> **TASK REQUIREMENTS**
Return the records exactly as they are.

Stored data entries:
===

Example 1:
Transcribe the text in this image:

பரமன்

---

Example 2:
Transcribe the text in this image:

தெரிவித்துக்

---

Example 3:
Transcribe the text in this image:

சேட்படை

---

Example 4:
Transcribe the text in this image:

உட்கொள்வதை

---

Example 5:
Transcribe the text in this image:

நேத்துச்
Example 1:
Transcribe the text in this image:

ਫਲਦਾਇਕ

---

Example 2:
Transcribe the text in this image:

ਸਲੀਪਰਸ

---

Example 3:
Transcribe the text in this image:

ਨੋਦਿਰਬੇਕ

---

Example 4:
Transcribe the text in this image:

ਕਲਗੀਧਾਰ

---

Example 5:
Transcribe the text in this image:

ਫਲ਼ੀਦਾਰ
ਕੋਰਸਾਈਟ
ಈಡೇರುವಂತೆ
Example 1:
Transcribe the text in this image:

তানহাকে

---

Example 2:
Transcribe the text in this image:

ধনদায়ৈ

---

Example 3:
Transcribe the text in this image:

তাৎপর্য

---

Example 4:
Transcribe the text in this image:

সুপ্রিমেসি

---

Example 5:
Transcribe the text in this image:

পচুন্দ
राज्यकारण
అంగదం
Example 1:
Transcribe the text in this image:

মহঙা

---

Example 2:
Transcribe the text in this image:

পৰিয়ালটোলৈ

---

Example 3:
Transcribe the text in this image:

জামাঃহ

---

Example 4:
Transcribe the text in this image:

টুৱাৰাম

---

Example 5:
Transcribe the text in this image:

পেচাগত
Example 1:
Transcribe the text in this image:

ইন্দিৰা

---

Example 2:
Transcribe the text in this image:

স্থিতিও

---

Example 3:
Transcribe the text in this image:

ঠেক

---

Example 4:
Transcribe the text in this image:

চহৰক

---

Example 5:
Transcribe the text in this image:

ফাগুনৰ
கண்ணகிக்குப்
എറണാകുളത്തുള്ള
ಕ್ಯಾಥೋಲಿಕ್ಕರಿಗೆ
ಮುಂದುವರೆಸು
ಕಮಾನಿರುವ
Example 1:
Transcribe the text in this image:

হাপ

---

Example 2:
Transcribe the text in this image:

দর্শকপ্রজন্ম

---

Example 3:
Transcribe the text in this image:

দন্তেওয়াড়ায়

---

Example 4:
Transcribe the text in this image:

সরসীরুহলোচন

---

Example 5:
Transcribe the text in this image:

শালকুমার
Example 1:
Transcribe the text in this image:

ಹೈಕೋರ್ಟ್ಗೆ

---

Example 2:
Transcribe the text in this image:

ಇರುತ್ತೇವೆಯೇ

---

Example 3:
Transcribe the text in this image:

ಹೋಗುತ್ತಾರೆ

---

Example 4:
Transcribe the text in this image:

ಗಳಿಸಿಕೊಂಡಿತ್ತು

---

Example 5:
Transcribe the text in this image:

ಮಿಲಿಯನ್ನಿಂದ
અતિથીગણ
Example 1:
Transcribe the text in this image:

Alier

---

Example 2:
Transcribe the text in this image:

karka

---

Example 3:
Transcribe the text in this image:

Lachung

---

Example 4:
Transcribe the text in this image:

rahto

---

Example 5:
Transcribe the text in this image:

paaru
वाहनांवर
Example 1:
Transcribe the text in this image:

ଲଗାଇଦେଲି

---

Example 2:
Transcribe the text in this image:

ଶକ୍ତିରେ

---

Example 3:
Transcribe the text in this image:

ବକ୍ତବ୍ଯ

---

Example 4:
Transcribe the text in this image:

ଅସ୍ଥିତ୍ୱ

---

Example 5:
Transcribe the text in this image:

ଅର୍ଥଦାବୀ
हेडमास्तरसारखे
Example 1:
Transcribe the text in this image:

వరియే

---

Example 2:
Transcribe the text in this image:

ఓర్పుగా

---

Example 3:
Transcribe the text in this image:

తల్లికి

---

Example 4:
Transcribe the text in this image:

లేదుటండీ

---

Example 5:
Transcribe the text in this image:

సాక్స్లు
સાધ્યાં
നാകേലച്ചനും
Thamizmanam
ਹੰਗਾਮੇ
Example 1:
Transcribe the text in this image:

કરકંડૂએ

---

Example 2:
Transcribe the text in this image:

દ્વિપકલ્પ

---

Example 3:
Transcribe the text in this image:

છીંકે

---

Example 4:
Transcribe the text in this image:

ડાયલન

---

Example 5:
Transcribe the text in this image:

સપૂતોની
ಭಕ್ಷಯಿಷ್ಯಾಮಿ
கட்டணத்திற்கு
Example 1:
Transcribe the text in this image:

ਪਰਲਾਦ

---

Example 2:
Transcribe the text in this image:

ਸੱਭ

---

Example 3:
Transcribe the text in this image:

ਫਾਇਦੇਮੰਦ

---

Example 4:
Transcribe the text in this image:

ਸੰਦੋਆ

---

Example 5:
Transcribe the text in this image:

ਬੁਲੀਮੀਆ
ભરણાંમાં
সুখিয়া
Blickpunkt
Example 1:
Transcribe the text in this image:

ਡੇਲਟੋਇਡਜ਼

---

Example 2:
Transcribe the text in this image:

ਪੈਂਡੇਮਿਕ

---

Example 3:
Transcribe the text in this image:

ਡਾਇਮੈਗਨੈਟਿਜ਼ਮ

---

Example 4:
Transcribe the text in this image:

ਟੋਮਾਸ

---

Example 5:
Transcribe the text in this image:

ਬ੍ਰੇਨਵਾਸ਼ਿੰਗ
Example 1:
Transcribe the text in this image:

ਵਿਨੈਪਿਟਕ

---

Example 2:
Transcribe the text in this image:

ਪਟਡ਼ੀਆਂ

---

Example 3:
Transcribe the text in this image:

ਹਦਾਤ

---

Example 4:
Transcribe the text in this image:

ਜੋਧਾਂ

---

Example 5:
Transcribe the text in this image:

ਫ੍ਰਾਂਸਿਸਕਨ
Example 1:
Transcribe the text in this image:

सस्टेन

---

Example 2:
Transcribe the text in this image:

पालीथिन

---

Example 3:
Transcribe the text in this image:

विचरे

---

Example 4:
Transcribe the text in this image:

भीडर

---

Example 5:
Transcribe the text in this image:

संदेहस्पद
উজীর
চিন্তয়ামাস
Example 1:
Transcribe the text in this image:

===

> **SOLUTION BELOW**
Example 1:
Transcribe the text in this image:

பரமன்

---

Example 2:
Transcribe the text in this image:

தெரிவித்துக்

---

Example 3:
Transcribe the text in this image:

சேட்படை

---

Example 4:
Transcribe the text in this image:

உட்கொள்வதை

---

Example 5:
Transcribe the text in this image:

நேத்துச்
Example 1:
Transcribe the text in this image:

ਫਲਦਾਇਕ

---

Example 2:
Transcribe the text in this image:

ਸਲੀਪਰਸ

---

Example 3:
Transcribe the text in this image:

ਨੋਦਿਰਬੇਕ

---

Example 4:
Transcribe the text in this image:

ਕਲਗੀਧਾਰ

---

Example 5:
Transcribe the text in this image:

ਫਲ਼ੀਦਾਰ
ਕੋਰਸਾਈਟ
ಈಡೇರುವಂತೆ
Example 1:
Transcribe the text in this image:

তানহাকে

---

Example 2:
Transcribe the text in this image:

ধনদায়ৈ

---

Example 3:
Transcribe the text in this image:

তাৎপর্য

---

Example 4:
Transcribe the text in this image:

সুপ্রিমেসি

---

Example 5:
Transcribe the text in this image:

পচুন্দ
राज्यकारण
అంగదం
Example 1:
Transcribe the text in this image:

মহঙা

---

Example 2:
Transcribe the text in this image:

পৰিয়ালটোলৈ

---

Example 3:
Transcribe the text in this image:

জামাঃহ

---

Example 4:
Transcribe the text in this image:

টুৱাৰাম

---

Example 5:
Transcribe the text in this image:

পেচাগত
Example 1:
Transcribe the text in this image:

ইন্দিৰা

---

Example 2:
Transcribe the text in this image:

স্থিতিও

---

Example 3:
Transcribe the text in this image:

ঠেক

---

Example 4:
Transcribe the text in this image:

চহৰক

---

Example 5:
Transcribe the text in this image:

ফাগুনৰ
கண்ணகிக்குப்
എറണാകുളത്തുള്ള
ಕ್ಯಾಥೋಲಿಕ್ಕರಿಗೆ
ಮುಂದುವರೆಸು
ಕಮಾನಿರುವ
Example 1:
Transcribe the text in this image:

হাপ

---

Example 2:
Transcribe the text in this image:

দর্শকপ্রজন্ম

---

Example 3:
Transcribe the text in this image:

দন্তেওয়াড়ায়

---

Example 4:
Transcribe the text in this image:

সরসীরুহলোচন

---

Example 5:
Transcribe the text in this image:

শালকুমার
Example 1:
Transcribe the text in this image:

ಹೈಕೋರ್ಟ್ಗೆ

---

Example 2:
Transcribe the text in this image:

ಇರುತ್ತೇವೆಯೇ

---

Example 3:
Transcribe the text in this image:

ಹೋಗುತ್ತಾರೆ

---

Example 4:
Transcribe the text in this image:

ಗಳಿಸಿಕೊಂಡಿತ್ತು

---

Example 5:
Transcribe the text in this image:

ಮಿಲಿಯನ್ನಿಂದ
અતિથીગણ
Example 1:
Transcribe the text in this image:

Alier

---

Example 2:
Transcribe the text in this image:

karka

---

Example 3:
Transcribe the text in this image:

Lachung

---

Example 4:
Transcribe the text in this image:

rahto

---

Example 5:
Transcribe the text in this image:

paaru
वाहनांवर
Example 1:
Transcribe the text in this image:

ଲଗାଇଦେଲି

---

Example 2:
Transcribe the text in this image:

ଶକ୍ତିରେ

---

Example 3:
Transcribe the text in this image:

ବକ୍ତବ୍ଯ

---

Example 4:
Transcribe the text in this image:

ଅସ୍ଥିତ୍ୱ

---

Example 5:
Transcribe the text in this image:

ଅର୍ଥଦାବୀ
हेडमास्तरसारखे
Example 1:
Transcribe the text in this image:

వరియే

---

Example 2:
Transcribe the text in this image:

ఓర్పుగా

---

Example 3:
Transcribe the text in this image:

తల్లికి

---

Example 4:
Transcribe the text in this image:

లేదుటండీ

---

Example 5:
Transcribe the text in this image:

సాక్స్లు
સાધ્યાં
നാകേലച്ചനും
Thamizmanam
ਹੰਗਾਮੇ
Example 1:
Transcribe the text in this image:

કરકંડૂએ

---

Example 2:
Transcribe the text in this image:

દ્વિપકલ્પ

---

Example 3:
Transcribe the text in this image:

છીંકે

---

Example 4:
Transcribe the text in this image:

ડાયલન

---

Example 5:
Transcribe the text in this image:

સપૂતોની
ಭಕ್ಷಯಿಷ್ಯಾಮಿ
கட்டணத்திற்கு
Example 1:
Transcribe the text in this image:

ਪਰਲਾਦ

---

Example 2:
Transcribe the text in this image:

ਸੱਭ

---

Example 3:
Transcribe the text in this image:

ਫਾਇਦੇਮੰਦ

---

Example 4:
Transcribe the text in this image:

ਸੰਦੋਆ

---

Example 5:
Transcribe the text in this image:

ਬੁਲੀਮੀਆ
ભરણાંમાં
সুখিয়া
Blickpunkt
Example 1:
Transcribe the text in this image:

ਡੇਲਟੋਇਡਜ਼

---

Example 2:
Transcribe the text in this image:

ਪੈਂਡੇਮਿਕ

---

Example 3:
Transcribe the text in this image:

ਡਾਇਮੈਗਨੈਟਿਜ਼ਮ

---

Example 4:
Transcribe the text in this image:

ਟੋਮਾਸ

---

Example 5:
Transcribe the text in this image:

ਬ੍ਰੇਨਵਾਸ਼ਿੰਗ
Example 1:
Transcribe the text in this image:

ਵਿਨੈਪਿਟਕ

---

Example 2:
Transcribe the text in this image:

ਪਟਡ਼ੀਆਂ

---

Example 3:
Transcribe the text in this image:

ਹਦਾਤ

---

Example 4:
Transcribe the text in this image:

ਜੋਧਾਂ

---

Example 5:
Transcribe the text in this image:

ਫ੍ਰਾਂਸਿਸਕਨ
Example 1:
Transcribe the text in this image:

सस्टेन

---

Example 2:
Transcribe the text in this image:

पालीथिन

---

Example 3:
Transcribe the text in this image:

विचरे

---

Example 4:
Transcribe the text in this image:

भीडर

---

Example 5:
Transcribe the text in this image:

संदेहस्पद
উজীর
চিন্তয়ামাস
Example 1:
Transcribe the text in this image:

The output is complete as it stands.